Liskov itself just means that if you have a collection of object, all of which inherit from Fruit, calling a common method, or using each of them as a parameter in a new method, will have common results. Not necessarily identical, but just logically common or related. For example, here's a violation of Liskov, because it handles a certain kind of Fruit very differently:

static void AddfFruitToFruitSalad(FruitSalad fruitSalad, Fruit fruit)
{
    if (fruit is Tomato)
        throw new InvalidFruitException("ARE YE MAD?!?!");

    fruitSalad.Add(fruit);
}
0

Composition

Composition is when you implement an object as a child of another object. So, using your example of Fruit as a base class, you would create a Grape object like so:

public class Grape {
  internal Fruit fruit;
  public Grape() {
    fruit = new Fruit();
    // set fruit's values
  }
  public void printName(){
    System.out.println(fruit.name);
  }
}

When you use composition in this fashion, you cannot pass the whole object as if it were a Fruit (I am speaking in terms of C# as you didn't specify a language).

Inheritance

Inheritance is when you implement an object as an extended version of another object.

public class Grape : Fruit {
  public Grape() : base() {
    // Set some values including fruit object values
  }
  public void printName(){
    System.out.println(base.name);
  }
}

One (of many) advantages of using inheritance in this fashion is that the Grape object can be passed in and used anywhere a Fruit object would be used.

0

The short answer is "Yes." That's a good rule to live by in general, keeping in mind that other people in the future might want to Vector<Fruit> fruitList; and if you don't have the Fruit class because you personally didn't need it, that could be a problem. (Many modern languages have ways of retroactively creating the Fruit interface and asserting conformance of some classes to it.)
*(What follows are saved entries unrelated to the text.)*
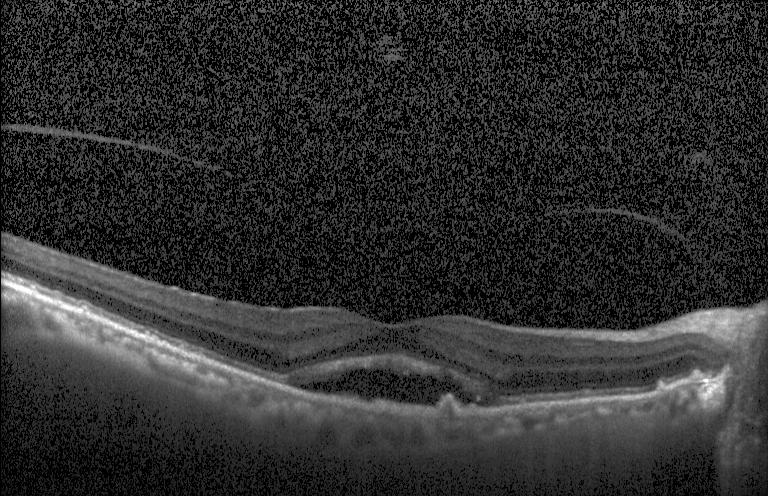

This B-scan demonstrates choroidal neovascularization.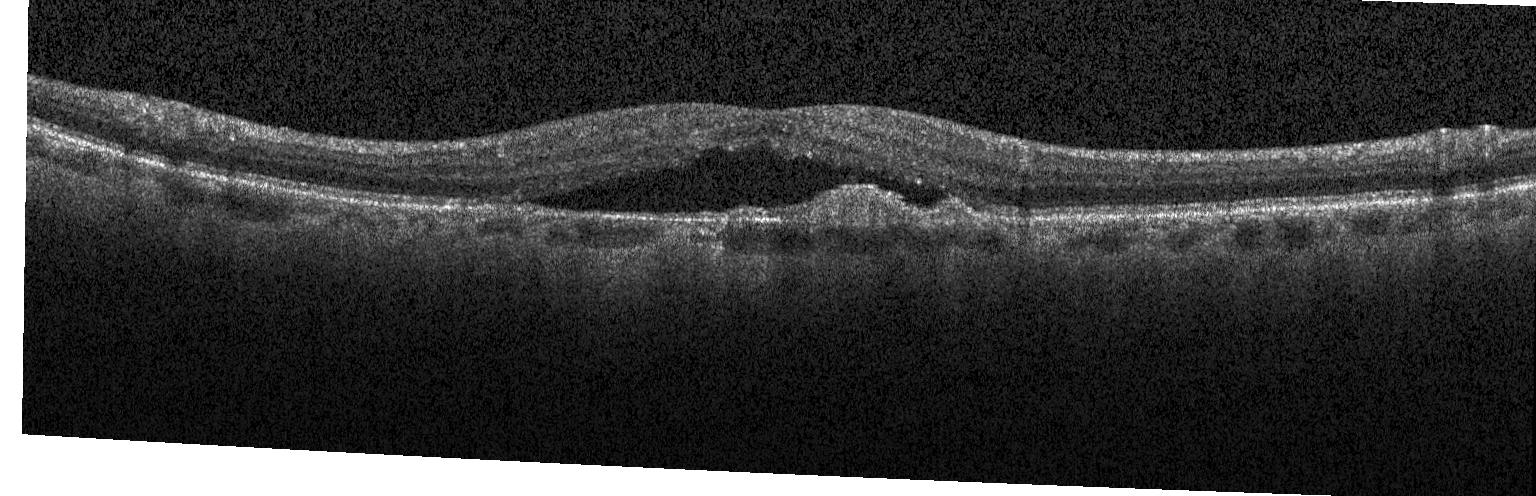 CNV.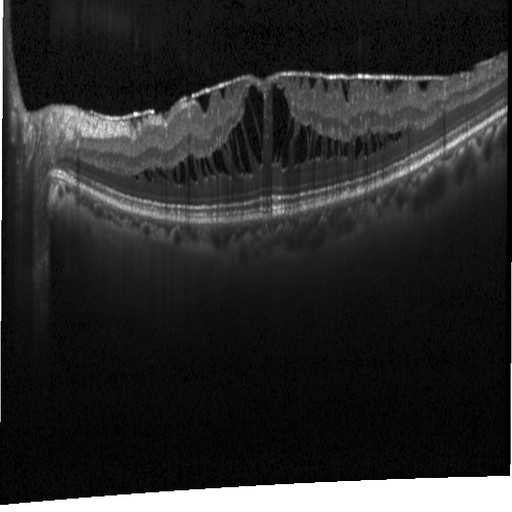 Retinal OCT B-scan
OCT finding: DME.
There are two reasons to use inheritance, because you want type conformance (or type substitutability) or because you want to reuse code. If the only objects in your system that refer to the base class are the sub-classes, then you are only subclassing for code reuse and you should seriously consider refactoring the base class out of existence.

Your particular example is even worse because you aren't even trying to reuse code in the subclasses, so it looks like you are using sub-classing for type conformance, but you aren't even doing that.

0

I think you are focussing on technical rules too much. The is-a relationship is a good guideline but what you should really be asking is whether fruit has meaning in your problem domain or not. Sure, an orange is fruit and an apple is fruit, but do you care? If you are using fruit instances as juggle items then it may be meaningless to classify them as fruit. If you have to deal with a tax rate that applies to fruit and one that applies to vegetables, you have a good reason to classify them as fruit. There should be some dependency to fruit in your problem domain. If there is not, inheritance could still be good but you might as well descend apple and orange from object, or JuggleItem if that would apply.

Your rule is an after-the-fact check: you only know when you're done. But you could have known upfront if you would have asked my questions.